O presidente dos Estados Unidos, Donald Trump, declarou que responderá ainda nesta sexta-feira às novas tarifas impostas pelo governo da China a US$ 75 bilhões em produtos americanos, o que marca um novo episódio na guerra comercial entre os dois países.

“Responderei às tarifas chineses nesta tarde. Esta é uma grande oportunidade para os EUA!”, afirmou o governante republicano em mensagem divulgada no Twitter.

Em uma sequência de tweets escritos poucas horas após o anúncio da decisão da China, Trump acusou o país asiático de ter roubado “centenas de milhões de dólares” dos EUA com a apropriação indevida de propriedade intelectual, e se comprometeu a não permitir que esta situação continue.

“Não precisamos da China e, francamente, estaríamos muito melhor sem ela. A vasta quantidade de dinheiro obtida e roubada pela China dos Estados Unidos, ano após ano, durante décadas, deve e irá acabar”, acrescentou.

Trump mandou as empresas nacionais avaliarem “uma alternativa” à China para as respectivas produções.

“Nossas grandes empresas americanas têm ordens para começarem a buscar uma alternativa à China, incluindo a possibilidade de trazerem as suas companhias outra vez para casa e elaborarem os seus produtos nos EUA”, afirmou.

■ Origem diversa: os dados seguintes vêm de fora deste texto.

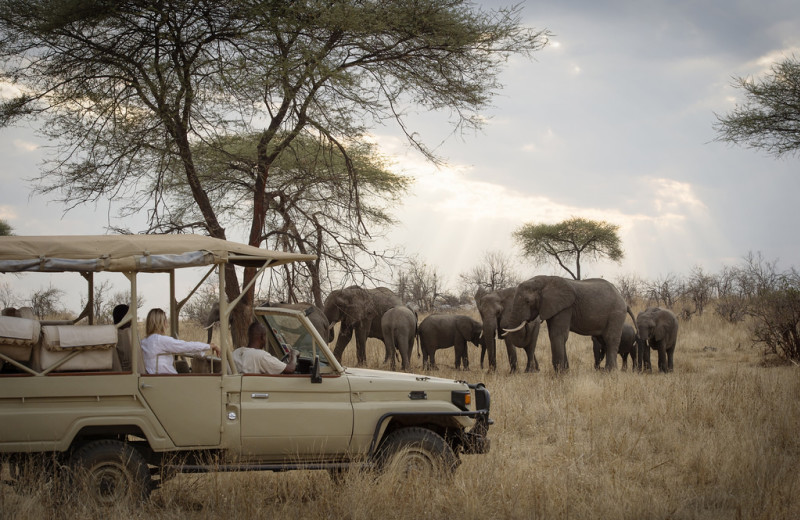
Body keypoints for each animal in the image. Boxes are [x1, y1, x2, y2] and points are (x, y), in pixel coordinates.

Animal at [506, 276, 636, 372]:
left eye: (528, 301)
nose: (528, 322)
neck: (544, 280)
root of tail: (624, 301)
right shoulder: (554, 308)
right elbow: (557, 336)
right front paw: (565, 371)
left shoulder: (565, 308)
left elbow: (557, 335)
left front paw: (559, 373)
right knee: (603, 340)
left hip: (616, 314)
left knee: (610, 339)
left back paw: (610, 371)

O presidente americano ainda exigiu que as principais empresas de remessas de correspondências do país – FedEx, Amazon, UPS e o Serviço Postal dos EUA – comecem a “localizar e rejeitar” qualquer envio procedente da China que contenha fentanil, um analgésico sintético 50 vezes mais potente que a heroína e que geralmente chega aos EUA procedente do país asiático.

“O fentanil mata a 100 mil americanos todos os anos. O presidente Xi (Jinping) disse que isto terminaria, mas não foi assim”, lamentou.

Os Centros para o Controle e Prevenção de Doenças (CDC, em inglês) informaram no início de agosto que as mortes por overdose de drogas de todos os tipos parecem ter diminuído em 2018, pela primeira vez em quase três décadas, com 68 mil mortes contabilizadas. Em 2017, foram registrados mais de 70 mil casos.